Obama hat im Syrienkonflikt versagt, mit dieser wenig originellen Erkenntnis hat Donald Trump mal recht. Aber Barack Obama ist seit Anfang Februar nicht mehr Präsident, und der neue darf sich nicht damit begnügen, den alten zu kritisieren. Es wäre jetzt Trumps Chance, sich einmal nützlich zu machen und seine womöglich guten Beziehungen zur russischen Regierung dahingehend zu nutzen, Wladimir Putin davon zu überzeugen, dass er die Unterstützung Assads aufgeben muss, weil mit diesem Mann keine friedliche Zukunft für Syrien denkbar ist.
Tatsächlich weisen die jüngeren Signale aus Washington eher in die entgegengesetzte Richtung.

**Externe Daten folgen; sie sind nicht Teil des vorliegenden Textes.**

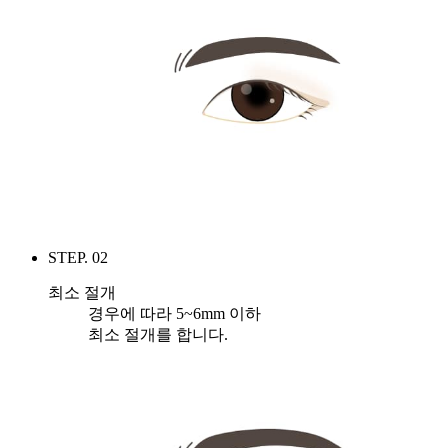
STEP. 02
최소 절개
경우에 따라 5~6mm 이하
최소 절개를 합니다.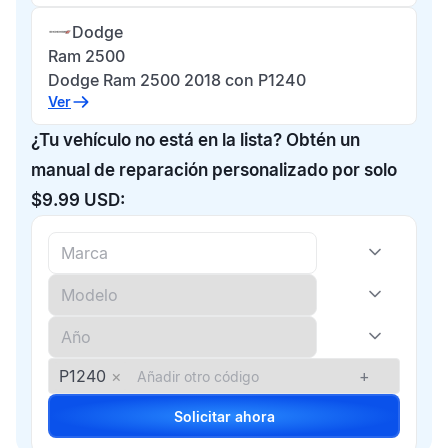
Dodge
Ram 2500
Dodge Ram 2500 2018 con P1240
Ver
¿Tu vehículo no está en la lista? Obtén un
manual de reparación personalizado por solo
$9.99 USD:
P1240
×
+
Solicitar ahora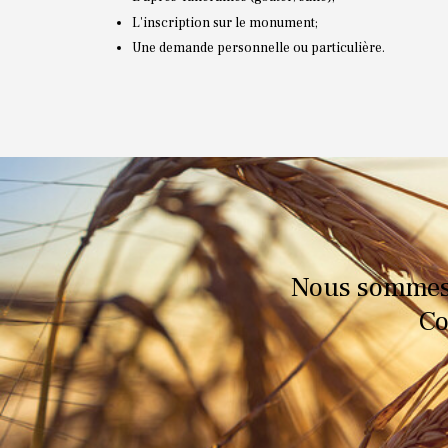
L'inscription sur le monument;
Une demande personnelle ou particulière.
Nous sommes t
Co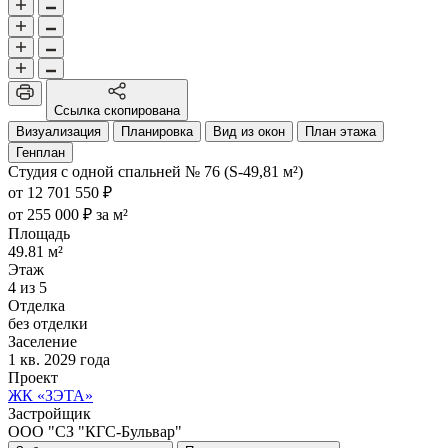
Ссылка скопирована
Визуализация
Планировка
Вид из окон
План этажа
Генплан
Студия с одной спальней № 76 (S-49,81 м²)
от 12 701 550 ₽
от 255 000 ₽ за м²
Площадь
49.81 м²
Этаж
4 из 5
Отделка
без отделки
Заселение
1 кв. 2029 года
Проект
ЖК «ЗЭТА»
Застройщик
ООО "СЗ "КГС-Бульвар"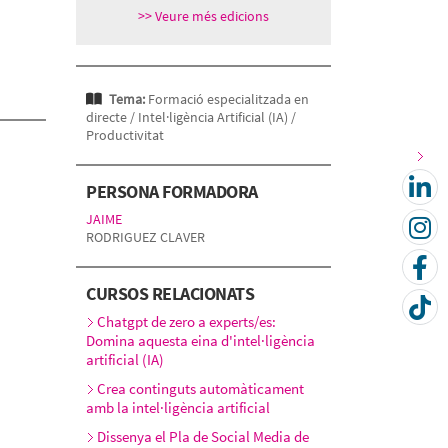
>> Veure més edicions
Tema:
Formació especialitzada en
directe /
Intel·ligència Artificial (IA) /
Productivitat
PERSONA FORMADORA
JAIME
RODRIGUEZ CLAVER
CURSOS RELACIONATS
Chatgpt de zero a experts/es:
Domina aquesta eina d'intel·ligència
artificial (IA)
Crea continguts automàticament
amb la intel·ligència artificial
Dissenya el Pla de Social Media de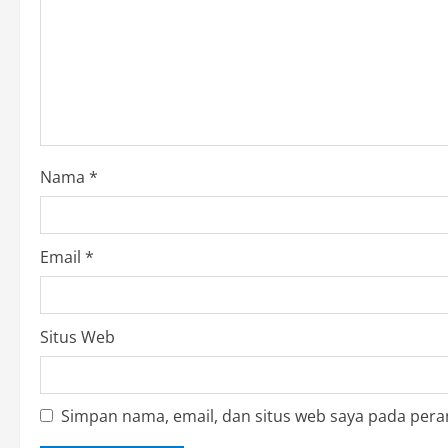
e
a
d
i
Nama
*
n
g
Email
*
Situs Web
Simpan nama, email, dan situs web saya pada pera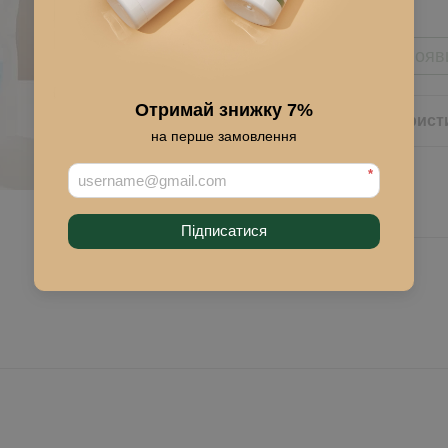
Сообщить, когда появ
Отримай знижку 7%
Описание
Характерист
на перше замовлення
*
Підписатися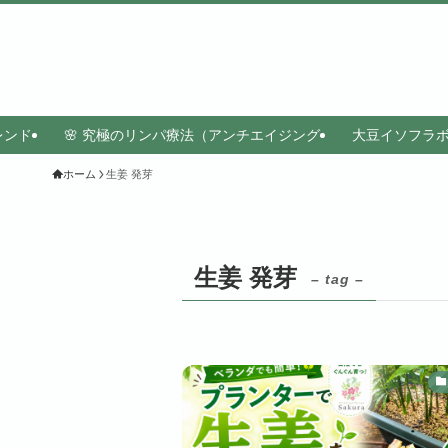
レンド
🌸 究極のリンパ療法（アンチエイジング
大豆イソフラ
ホーム
生姜 発芽
生姜 発芽
– tag –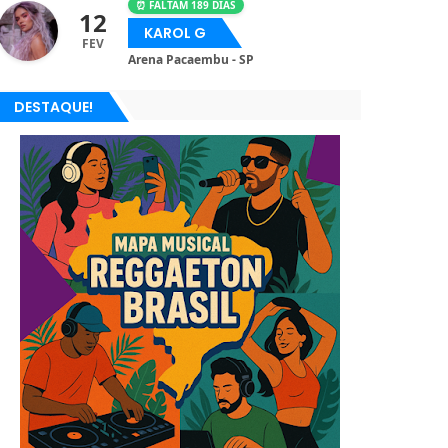
⏰ FALTAM 189 DIAS
12
KAROL G
FEV
Arena Pacaembu - SP
DESTAQUE!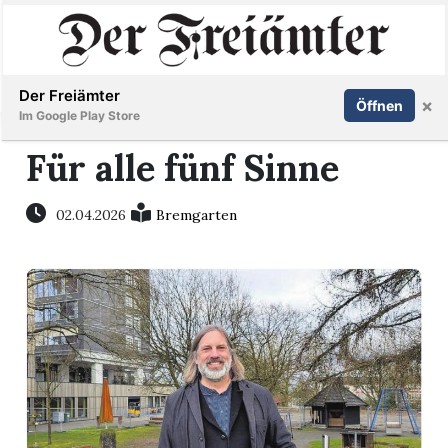
Inserieren
Abonnieren
Anmelden
Der Freiämter
×
Öffnen
Im Google Play Store
Für alle fünf Sinne
Immobilien
02.04.2026
Bremgarten
Veranstaltungen
Stellen
E-
Paper
Newsletter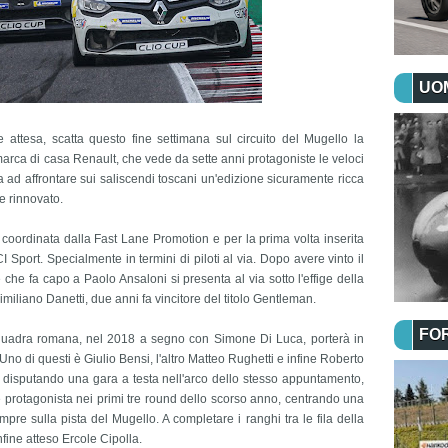
UOM
 attesa, scatta questo fine settimana sul circuito del Mugello la
marca di casa Renault, che vede da sette anni protagoniste le veloci
ta ad affrontare sui saliscendi toscani un'edizione sicuramente ricca
e rinnovato.
ie coordinata dalla Fast Lane Promotion e per la prima volta inserita
Sport. Specialmente in termini di piloti al via. Dopo avere vinto il
 che fa capo a Paolo Ansaloni si presenta al via sotto l'effige della
iliano Danetti, due anni fa vincitore del titolo Gentleman.
FO
 squadra romana, nel 2018 a segno con Simone Di Luca, porterà in
 Uno di questi è Giulio Bensi, l'altro Matteo Rughetti e infine Roberto
e, disputando una gara a testa nell'arco dello stesso appuntamento,
de protagonista nei primi tre round dello scorso anno, centrando una
mpre sulla pista del Mugello. A completare i ranghi tra le fila della
fine atteso Ercole Cipolla.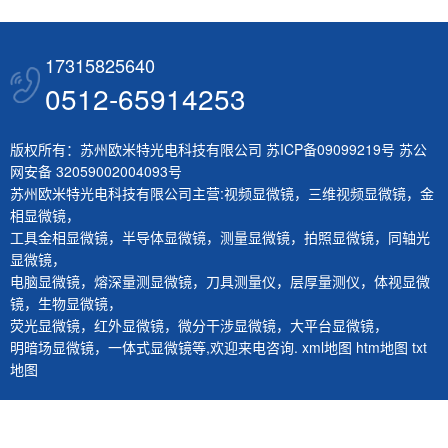
17315825640
0512-65914253
版权所有：苏州欧米特光电科技有限公司
苏ICP备09099219号
苏公
网安备 32059002004093号
苏州欧米特光电科技有限公司主营:
视频显微镜
，
三维视频显微镜
，
金
相显微镜
，
工具金相显微镜
，
半导体显微镜
，
测量显微镜
，
拍照显微镜
，
同轴光
显微镜
，
电脑显微镜
，
熔深量测显微镜
，
刀具测量仪
，
层厚量测仪
，
体视显微
镜
，
生物显微镜
，
荧光显微镜
，
红外显微镜
，
微分干涉显微镜
，
大平台显微镜
，
明暗场显微镜
，
一体式显微镜
等,欢迎来电咨询.
xml地图
htm地图
txt
地图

Man müsse Assad als "politische Realität" anerkennen, sprach erst vor fünf Tagen Trumps Sprecher Sean Spicer, denn wichtiger sei es, den IS zu bekämpfen. Das klang so, als sei Trump ganz auf die russische Linie eingeschwenkt. Wahrscheinlicher ist es aber, dass der US-Präsident, wie bei so vielen anderen außenpolitischen Themen, keinerlei Linie verfolgt, weil er sich schlicht nicht dafür interessiert, was mit Menschen jenseits seines Horizonts geschieht. Das Produkt Frieden in Syrien scheint dem CEO der USA offenbar nicht profitabel.

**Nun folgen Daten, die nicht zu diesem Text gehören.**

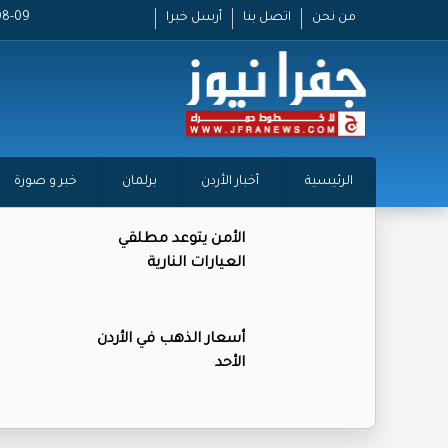
من نحن
اتصل بنا
أرسل خبرا
26-08-09
الرئيسية
أخبار الأردن
برلمان
خبر و صورة
الأمن يتوعد مطلقي
العيارات النارية
أسعار الذهب في الأردن
الأحد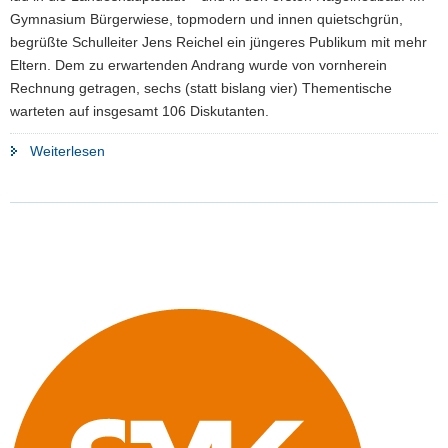
Gymnasium Bürgerwiese, topmodern und innen quietschgrün,
begrüßte Schulleiter Jens Reichel ein jüngeres Publikum mit mehr
Eltern. Dem zu erwartenden Andrang wurde von vornherein
Rechnung getragen, sechs (statt bislang vier) Thementische
warteten auf insgesamt 106 Diskutanten.
"Bürgerforum
Weiterlesen
in
Dresden:
Inklusion
als
gesellschaftliche
Moralfrage"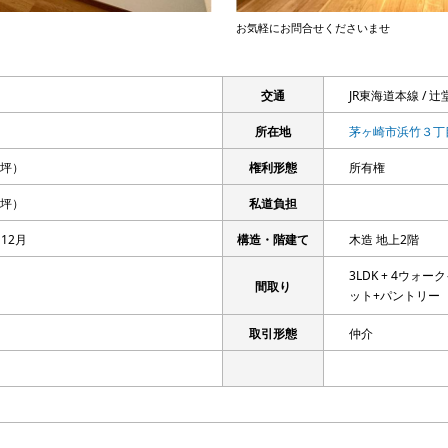
お気軽にお問合せくださいませ
交通
JR東海道本線 / 辻
所在地
茅ヶ崎市浜竹３丁
28坪）
権利形態
所有権
07坪）
私道負担
12月
構造・階建て
木造 地上2階
3LDK + 4ウ
間取り
ット+パントリー
取引形態
仲介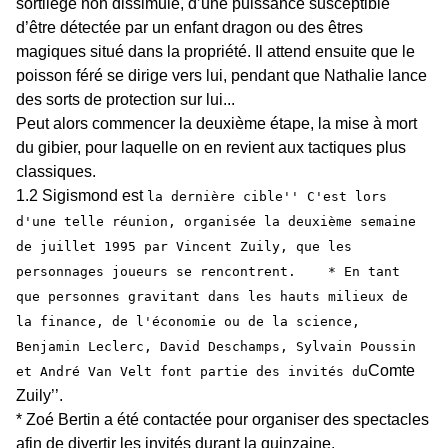
sortilège non dissimulé, d’une puissance susceptible
d’être détectée par un enfant dragon ou des êtres
magiques situé dans la propriété. Il attend ensuite que le
poisson féré se dirige vers lui, pendant que Nathalie lance
des sorts de protection sur lui...
Peut alors commencer la deuxième étape, la mise à mort
du gibier, pour laquelle on en revient aux tactiques plus
classiques.
1.2 Sigismond est
la dernière cible'' C'est lors
d'une telle réunion, organisée la deuxième semaine
de juillet 1995 par Vincent Zuily, que les
personnages joueurs se rencontrent. * En tant
que personnes gravitant dans les hauts milieux de
la finance, de l'économie ou de la science,
Benjamin Leclerc, David Deschamps, Sylvain Poussin
Comte
et André Van Velt font partie des invités du
Zuily’’.
* Zoé Bertin a été contactée pour organiser des spectacles
afin de divertir les invités durant la quinzaine.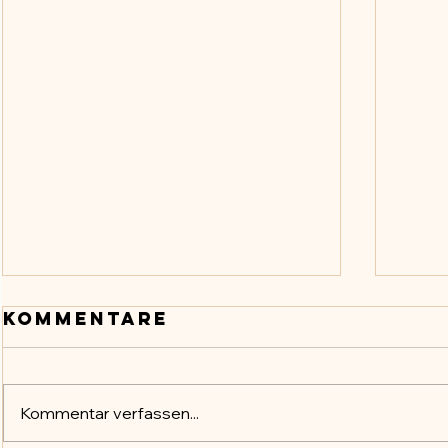
Kommentare
Kommentar verfassen...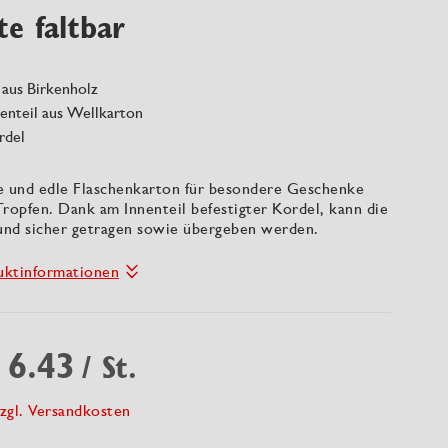
te faltbar
 aus Birkenholz
nenteil aus Wellkarton
rdel
e und edle Flaschenkarton für besondere Geschenke
ropfen. Dank am Innenteil befestigter Kordel, kann die
 und sicher getragen sowie übergeben werden.
uktinformationen
 6.43
/ St.
zgl. Versandkosten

Wegschauen geht nicht, mitmachen auch nicht
Jetzt soll immerhin der Sicherheitsrat beschließen, dass untersucht werden möge, wer für den Giftgasangriff verantwortlich ist - wenn die Vetomacht Russland eine solche Untersuchung nicht verhindert. Die Toten haben so oder so nichts davon, und neue Tote wird eine solche Untersuchung auch nicht verhindern können.

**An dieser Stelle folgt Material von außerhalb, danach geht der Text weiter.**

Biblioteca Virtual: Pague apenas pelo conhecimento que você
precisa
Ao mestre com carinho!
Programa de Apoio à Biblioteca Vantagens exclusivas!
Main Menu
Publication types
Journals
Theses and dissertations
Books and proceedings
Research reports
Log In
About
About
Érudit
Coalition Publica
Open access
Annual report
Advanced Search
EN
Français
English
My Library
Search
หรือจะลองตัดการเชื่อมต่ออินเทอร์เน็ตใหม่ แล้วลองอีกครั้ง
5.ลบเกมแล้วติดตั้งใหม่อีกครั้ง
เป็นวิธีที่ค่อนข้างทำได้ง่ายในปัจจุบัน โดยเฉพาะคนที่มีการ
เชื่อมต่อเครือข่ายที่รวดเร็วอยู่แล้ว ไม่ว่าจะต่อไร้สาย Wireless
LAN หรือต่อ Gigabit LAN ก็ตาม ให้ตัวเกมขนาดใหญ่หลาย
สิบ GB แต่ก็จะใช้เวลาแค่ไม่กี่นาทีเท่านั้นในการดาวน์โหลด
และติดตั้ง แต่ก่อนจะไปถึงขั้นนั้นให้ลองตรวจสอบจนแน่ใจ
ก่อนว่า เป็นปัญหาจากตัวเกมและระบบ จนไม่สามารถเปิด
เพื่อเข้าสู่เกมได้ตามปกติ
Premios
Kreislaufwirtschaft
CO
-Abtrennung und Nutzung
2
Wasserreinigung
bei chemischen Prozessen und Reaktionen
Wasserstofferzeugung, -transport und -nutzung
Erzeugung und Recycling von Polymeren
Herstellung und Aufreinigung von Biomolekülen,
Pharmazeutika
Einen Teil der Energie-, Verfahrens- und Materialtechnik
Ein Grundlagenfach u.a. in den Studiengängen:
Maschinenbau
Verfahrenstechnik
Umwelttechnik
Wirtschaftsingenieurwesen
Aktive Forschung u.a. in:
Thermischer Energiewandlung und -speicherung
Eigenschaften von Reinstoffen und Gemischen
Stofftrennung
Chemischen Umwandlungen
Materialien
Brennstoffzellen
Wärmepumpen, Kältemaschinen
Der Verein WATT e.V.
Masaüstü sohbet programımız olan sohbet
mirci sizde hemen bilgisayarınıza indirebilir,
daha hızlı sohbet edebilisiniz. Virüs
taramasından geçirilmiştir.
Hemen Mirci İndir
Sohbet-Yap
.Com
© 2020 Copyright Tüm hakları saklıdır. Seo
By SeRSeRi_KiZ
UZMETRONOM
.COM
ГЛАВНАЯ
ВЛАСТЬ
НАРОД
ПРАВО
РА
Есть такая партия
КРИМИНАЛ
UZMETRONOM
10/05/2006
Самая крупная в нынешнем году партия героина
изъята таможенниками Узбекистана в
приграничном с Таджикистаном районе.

Allerdings ist auch der Vorwurf der Untätigkeit an die westlichen Regierungen Teil des immer gleichen Rituals. Denn was sollen sie denn tun? Soll man tatsächlich eine Koalition schmieden und einmarschieren in Syrien, um Baschar al-Assad zu entmachten und das Land zu befrieden? Wenn es denn so einfach wäre. Sollen sich Europäer und Amerikaner wirklich in einen Krieg begeben, der jetzt schon so unübersichtlich ist, dass kaum noch zwischen Gut und Böse unterschieden werden kann? Sollen sie in eine offene Konfrontation mit Russland gehen, das auf der Seite Assads kämpft? Sollen sie sich auf ein brandgefährliches Abenteuer einlassen, dessen Ausgang völlig offen ist? Wie viele der westlichen Militärinterventionen der vergangenen Jahre haben den Menschen in den betroffenen Ländern Frieden und Sicherheit gebracht? Keine. Und aus dieser Erfahrung heraus soll man jetzt einen neuen Kriegseinsatz starten?
Auf der anderen Seite: Kann die westliche Wertegemeinschaft, sofern es sie noch gibt und sofern Menschlichkeit zu ihren Werten zählen sollte, immer weiter schulterzuckend zusehen dabei, wie Tausende und Tausende Menschen auf grausame Weise sterben, ohne ihre Werte zu verraten, ohne ihre Seele zu verlieren?
Es ist ein schreckliches, ein unerträgliches Dilemma. Wer sich aber nicht entscheiden möchte oder kann zwischen dem Übel Assad und dem Übel Krieg gegen Assad, der muss den schrecklichen Krieg in Syrien weiter ertragen. Der muss die Bilder von toten Kindern weiter ertragen. Und der muss vor allem jeden Syrer und jede Syrerin, die es schaffen, dieser Hölle zu entkommen, mit offenen Armen empfangen und ihnen Hilfe und Schutz bieten. Vielleicht können wir den Krieg in Syrien nicht stoppen. Aber wir können den Flüchtlingen aus Syrien helfen. Das ist das Mindeste, was wir tun können. Vielleicht das Einzige.